Nuclear fusion reactions require that positively charged nuclei be brought into close proximity, against the electrostatic repulsion. As a simple example, suppose a proton is fired at a second, stationary proton from a large distance away. What kinetic energy must be given to the moving proton to get it to come within \(1.00 \cdot 10^{-15} \mathrm{~m}\) of the target? Assume that there is a head-on collision and that the target is fixed in place.

Short Answer

Expert verified
Answer: The initial kinetic energy required for the proton is \(2.30 \cdot 10^{-13} \mathrm{~J}\).

Step by step solution

01

Identify the knowns and what we need to find

We know the distance that the protons need to come within, as well as the electric charge on a proton. We need to find the initial kinetic energy required for the moving proton.
02

Calculate the electric potential energy

When the protons are at the closest separation of \(1.00 \cdot 10^{-15} \mathrm{~m}\), the electric potential energy can be calculated using Coulomb's Law: \(U = \frac{k \cdot q_1 \cdot q_2}{r}\) where \(U\) is the potential energy, \(k = 8.99 \cdot 10^9 \mathrm{~N m^2/C^2}\) is the electrostatic constant, \(q_1 = q_2 = 1.60 \cdot 10^{-19} \mathrm{~C}\) are the charges of the protons, and \(r = 1.00 \cdot 10^{-15} \mathrm{~m}\) is the distance between the protons.
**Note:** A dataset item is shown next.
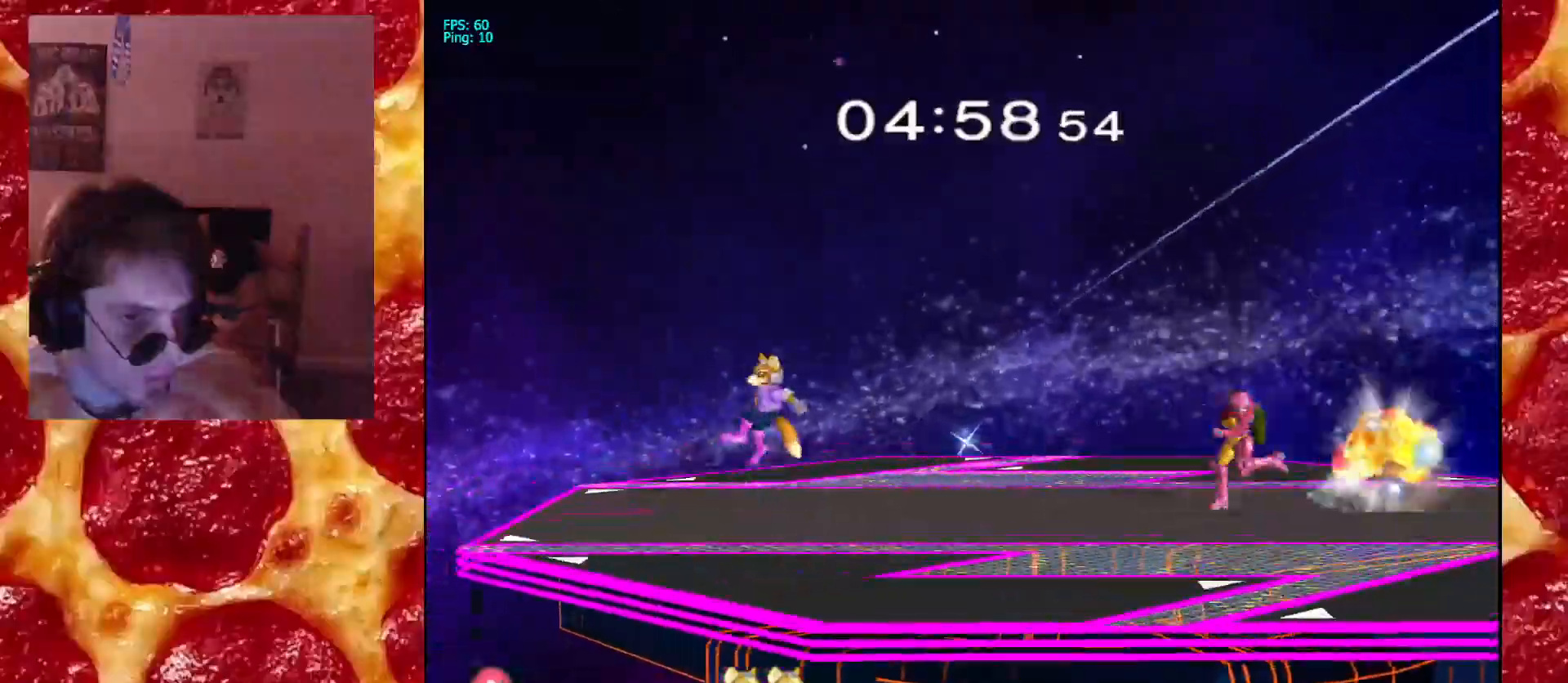
{"dt_ms": 500, "buttons": [], "left_stick": "down-left", "right_stick": "center", "events": [[483, "left_stick", "down-left"]]}
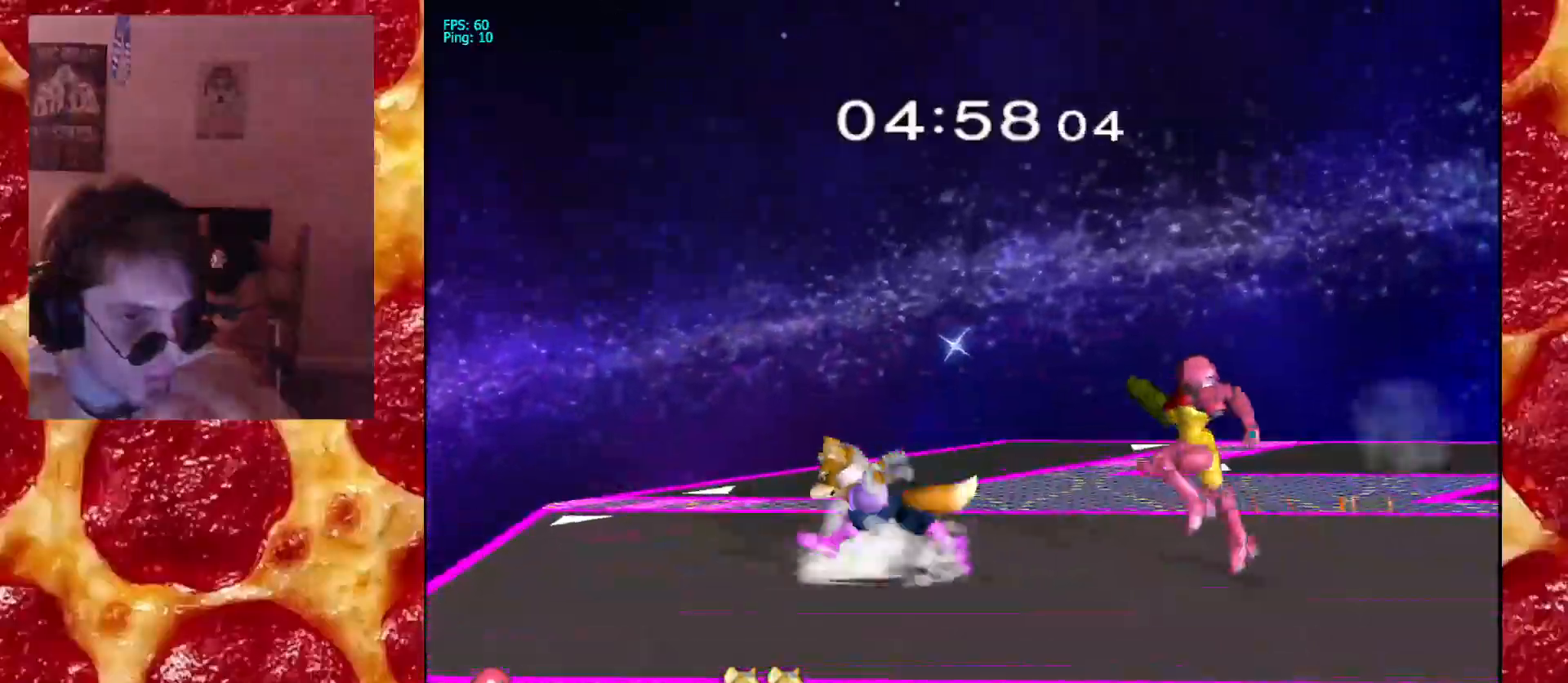
{"dt_ms": 500, "buttons": ["A"], "left_stick": "left", "right_stick": "center"}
Calculate the energy: \(U = \frac{(8.99 \cdot 10^9) \cdot (1.60 \cdot 10^{-19})^2}{1.00 \cdot 10^{-15}}\)
03

Solve for the electric potential energy

Performing the calculation, we get: \(U \approx 2.30 \cdot 10^{-13} \mathrm{~J}\) So, the electric potential energy when the two protons are \(1.00 \cdot 10^{-15} \mathrm{~m}\) apart is \(2.30 \cdot 10^{-13} \mathrm{~J}\).
04

Use energy conservation to find the initial kinetic energy

Since energy is conserved, the initial kinetic energy of the moving proton, \(K\), must be equal to the sum of the final kinetic energy and the final electric potential energy. However, the final kinetic energy of the moving proton is assumed to be zero, so the initial kinetic energy is equal to the electric potential energy: \(K = U = 2.30 \cdot 10^{-13} \mathrm{~J}\)
05

Write the final answer

The initial kinetic energy required for the moving proton to come within \(1.00 \cdot 10^{-15} \mathrm{~m}\) of the stationary proton is \(2.30 \cdot 10^{-13} \mathrm{~J}\).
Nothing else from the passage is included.